When questioned specifically about Shein’s impact, known for its ultra-affordable prices that are capturing significant market share, Calamonte was unfazed. He described Asos’ business model as a “winner,” highlighting its curated, trend-driven offerings and the variety of third-party brands it positions alongside its own.
Despite the losses, the CEO remains steadfast in his belief in Asos’ unique market proposition, which includes a strong emphasis on styling, photography, and a broad mix of brands such as Arket and On. Moreover, Asos’ “test-and-react” strategy, aimed at younger consumers, is anticipated to grow significantly. This model, which currently represents 10% of own-brand sales, is expected to increase to 20% in the next fiscal year, indicating a clear strategic direction.

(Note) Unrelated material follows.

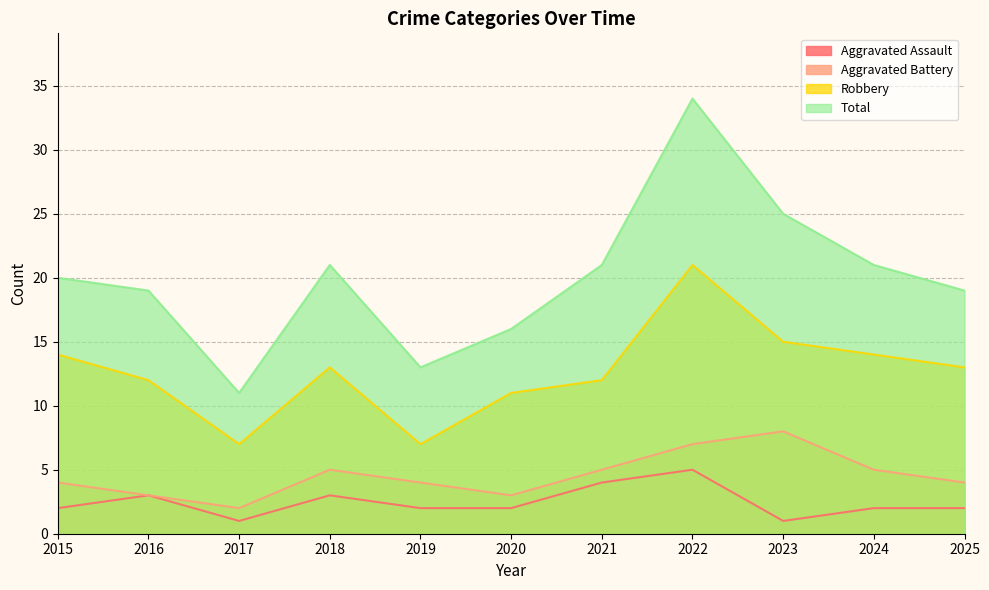

What is the difference between the maximum and minimum values in the Total series?

23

Calamonte asserts that despite the volatile market conditions, Asos is experiencing a successful turnaround. Recent performance indicators show a 24% increase in the sales of new products year-on-year, with only a 6% increase in stock, underscoring the strong demand for full-price merchandise. Significantly, the CEO remains confident in Asos’ capacity to adapt and meet consumer demands, encapsulated in his belief that when they perform their duties well, positive results follow.
Asos remains focused on its strengths and strategic initiatives, viewing competition as a motivating factor rather than a threat.